Looking at Samba logs and doing some analysis - here is what it shows:

  1. During 2-3 TM sessions large number of files has been accessed, some of them multiple times:

    925 sparsebundle/bands/233,
    927 sparsebundle/bands/1e0,
    1246 sparsebundle/bands/109,
    1308 sparsebundle/bands/1d5e9,
    1510 sparsebundle/bands/1f6,
    1580 sparsebundle/bands/1c,
    1675 sparsebundle/bands/1d5ac,
    2150 sparsebundle/bands/22c,
    3272 sparsebundle/bands/239,
    3440 sparsebundle/bands/236,
    3928 sparsebundle/bands/237,
    4646 sparsebundle/bands/238,

    In total 421 files (1TB limitation set, almost full - 2 years worth of backups).

  2. Looking at offset of accessed files - it is dispersed:

    103 sparsebundle/bands/48, length=8192 offset=1486848 wrote=8192
    103 sparsebundle/bands/88, length=8192 offset=1486848 wrote=8192
    126 sparsebundle/bands/c8, length=8192 offset=1486848 wrote=8192
    127 sparsebundle/bands/28, length=8192 offset=1486848 wrote=8192
    139 sparsebundle/bands/238, length=8192 offset=7229440 wrote=8192
    151 sparsebundle/bands/28, length=8192 offset=1511424 wrote=8192
    174 sparsebundle/bands/1c, length=4096 offset=5636096 wrote=4096
    182 sparsebundle/bands/229, length=8192 offset=5115904 wrote=8192
    218 sparsebundle/bands/1a8, length=8192 offset=1486848 wrote=8192
    234 sparsebundle/bands/188, length=8192 offset=1511424 wrote=8192
    240 sparsebundle/bands/28, length=16384 offset=1486848 wrote=16384
    286 sparsebundle/bands/1e8, length=8192 offset=1486848 wrote=8192
    320 sparsebundle/bands/237, length=8192 offset=856064 wrote=8192
    413 sparsebundle/bands/188, length=8192 offset=1486848 wrote=8192
    470 sparsebundle/bands/19, length=4096 offset=20480 wrote=4096
    847 sparsebundle/bands/1c, length=4096 offset=6729728 wrote=4096
  3. Amounts of data written - is relatively small as per earlier feeling and confirmed to be even smaller - literally 4k/8k blocks at various offset of the file, though surprisingly often, at same offset.
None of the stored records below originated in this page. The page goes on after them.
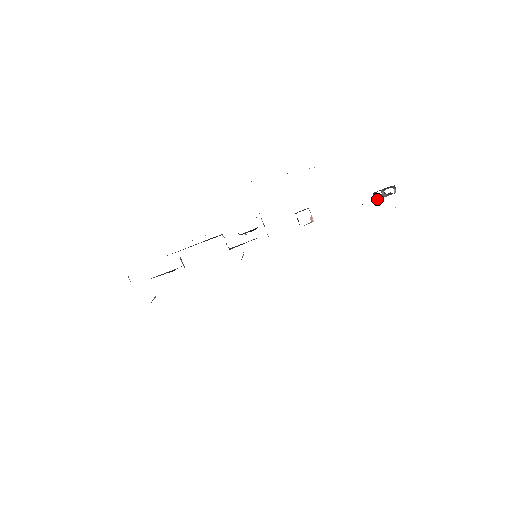
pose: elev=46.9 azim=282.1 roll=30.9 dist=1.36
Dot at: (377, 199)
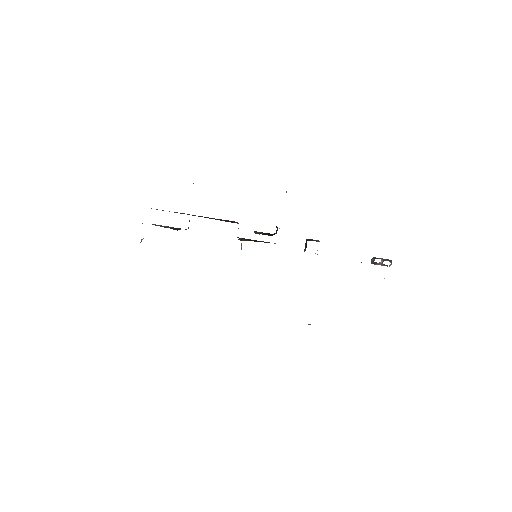
Dot at: (374, 263)
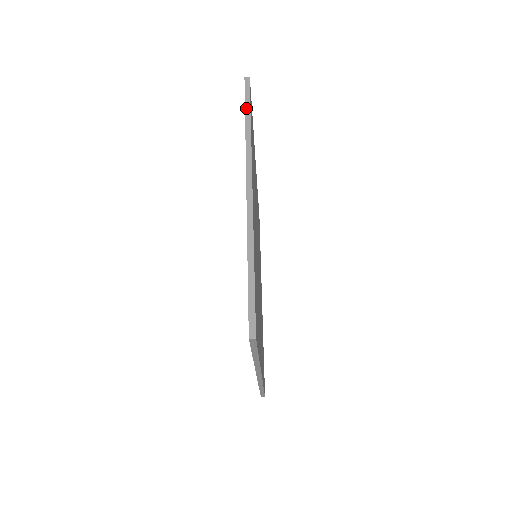
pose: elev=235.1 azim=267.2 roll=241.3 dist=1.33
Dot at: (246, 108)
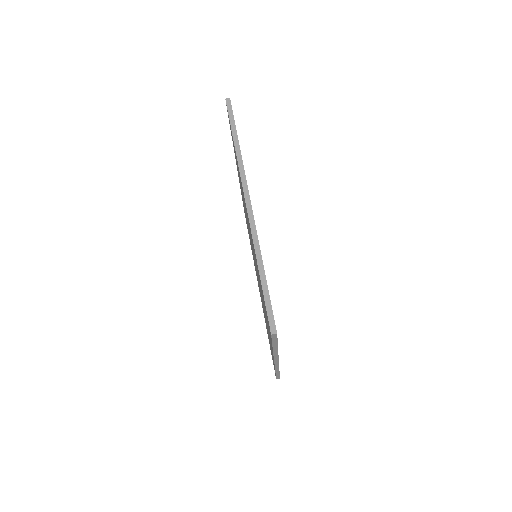
Dot at: occluded
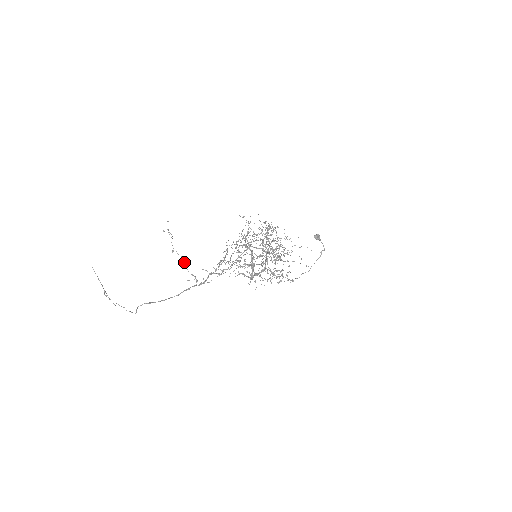
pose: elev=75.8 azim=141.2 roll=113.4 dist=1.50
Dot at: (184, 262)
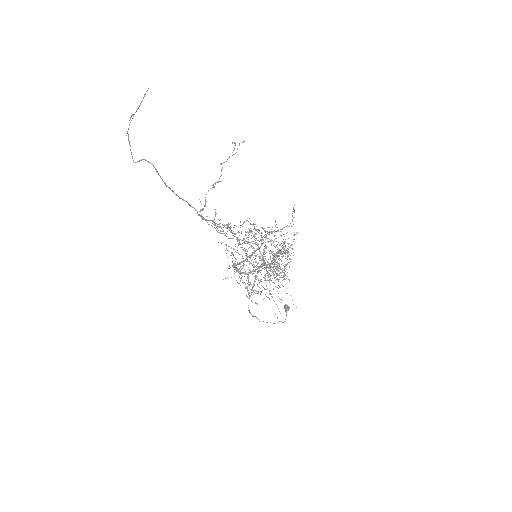
Dot at: (215, 183)
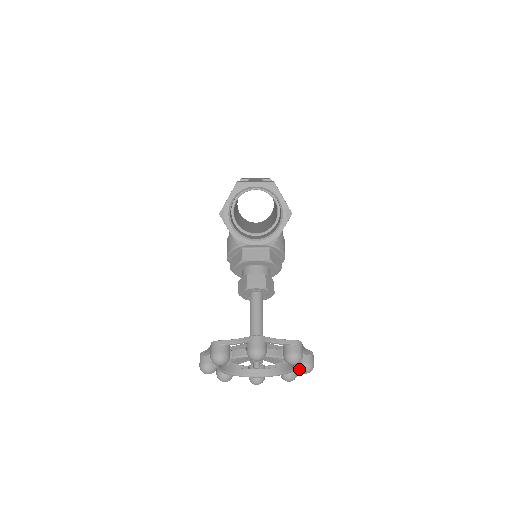
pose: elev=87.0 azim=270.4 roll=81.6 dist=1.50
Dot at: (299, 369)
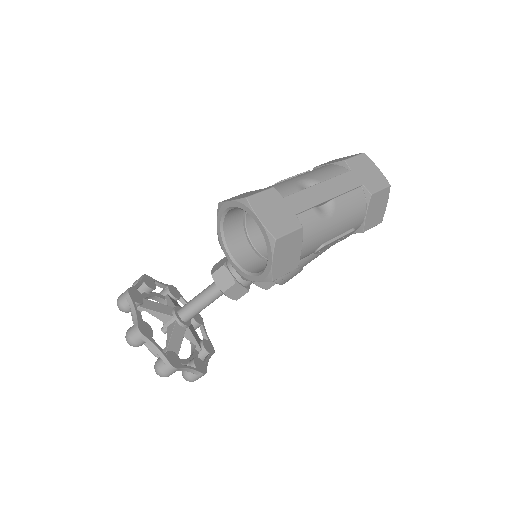
Dot at: occluded
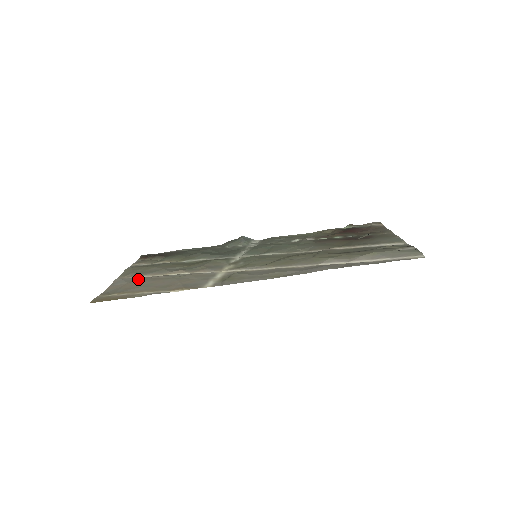
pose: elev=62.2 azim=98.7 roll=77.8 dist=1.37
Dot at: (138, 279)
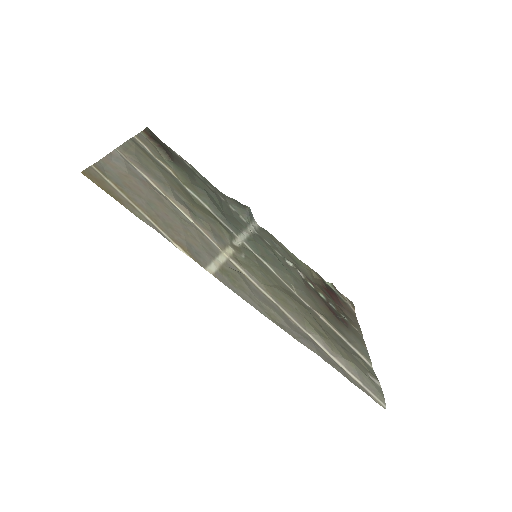
Dot at: (141, 178)
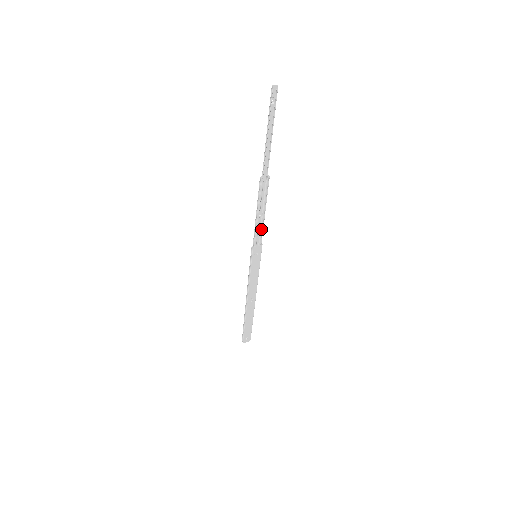
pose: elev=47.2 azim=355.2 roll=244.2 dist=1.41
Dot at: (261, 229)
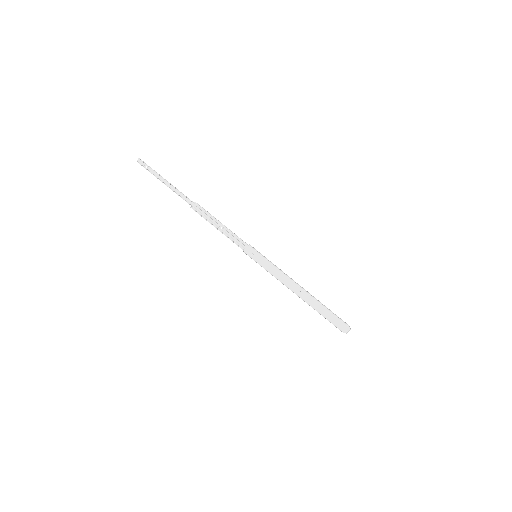
Dot at: (234, 236)
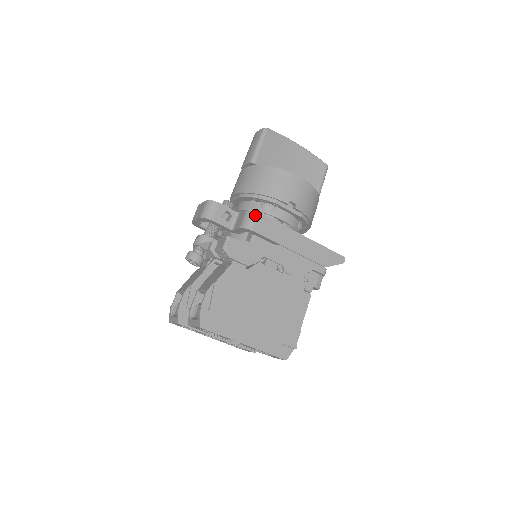
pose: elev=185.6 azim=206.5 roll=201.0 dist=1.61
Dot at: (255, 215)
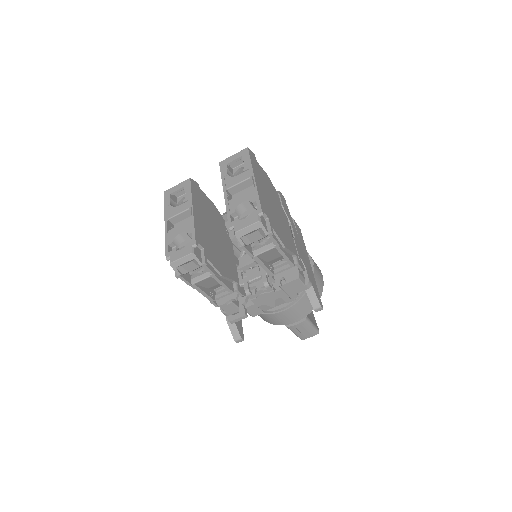
Dot at: occluded
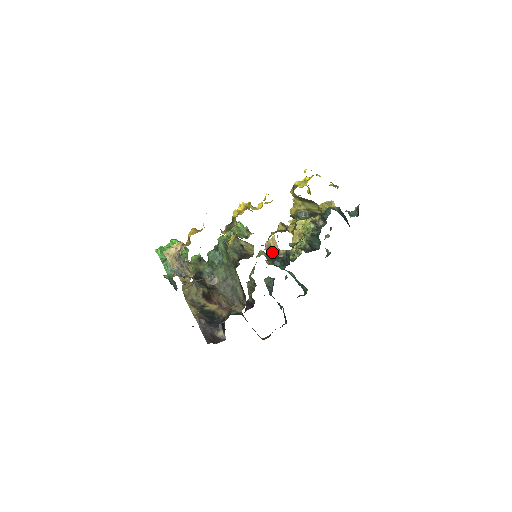
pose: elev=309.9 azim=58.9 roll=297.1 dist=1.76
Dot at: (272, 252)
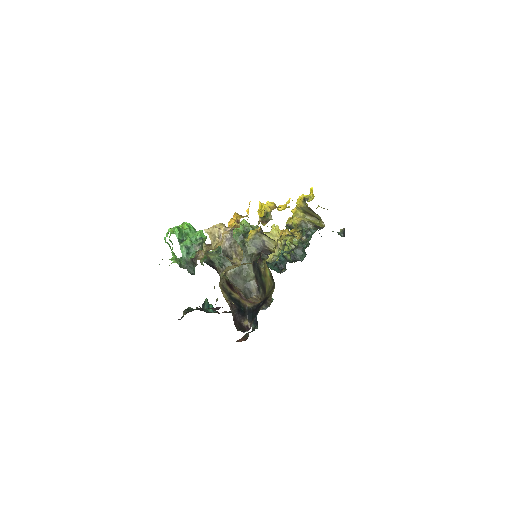
Dot at: occluded
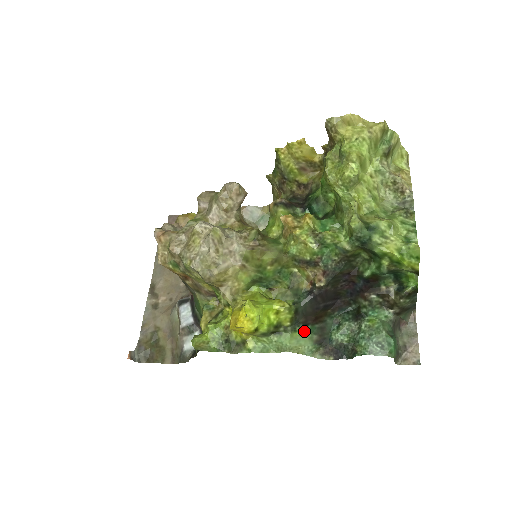
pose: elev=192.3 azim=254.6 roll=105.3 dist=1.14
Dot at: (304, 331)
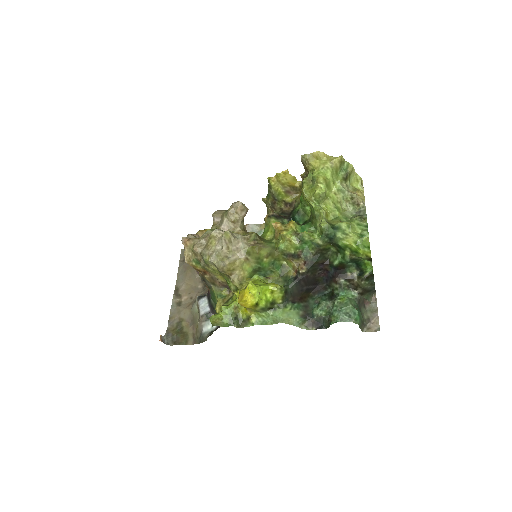
Dot at: (292, 307)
This tells us that same location is written multiple times and by the way of deduction, I'd shoot it is sparse bundle FS metadata, especially as these most often accessed are the relatively low number from bands perspective.

  4. There are also some larger portion of data being written too:

    sparsebundle/bands/1d, length=999424 offset=2519040 wrote=999424
    sparsebundle/bands/25, length=999424 offset=6017024 wrote=999424
    sparsebundle/bands/22, length=995328 offset=0 wrote=995328
    sparsebundle/bands/1d5d9, length=995328 offset=7393280 wrote=995328
    sparsebundle/bands/1d345, length=995328 offset=6909952 wrote=995328

    Some of the biggest ones were:

    98304
    98304
    98304
    983040
    991232
    995328
    995328
    995328
    999424
    999424

This all confirms the theory why it is so slow.

The challenge though is, how to make it faster.

Single TM backup is in this case ~360MB and having system with multiple GBs of RAM sitting at idle, take that, risks are taken that backup power is provided, so write to the disk should happen or data will be corrupted - question is how to speed it up?

Other problem might be... that sparsebundle might get broken easily (maybe, that I don't know) and then maybe all investigation is for nothing, as at the end of the day, it is about being able to recover. With that said, sparsebundle can not be that vulnerable as a network comms break might happen.

So, the key is - how to make sure it all operates via RAM and gets down to HDD in the background, in non-blocking (async) fashion.

Ideas? For starters I'd prefer to avoid some crazy overlay systems, which might work for PoC, but would be a no go for production. Hence priority is to identify if there are any Samba or kernel settings to enforce the buffer/cache usage and async operation.

mbentley commented 10 months ago

Closing due to age, let me know if there is anything I can help with.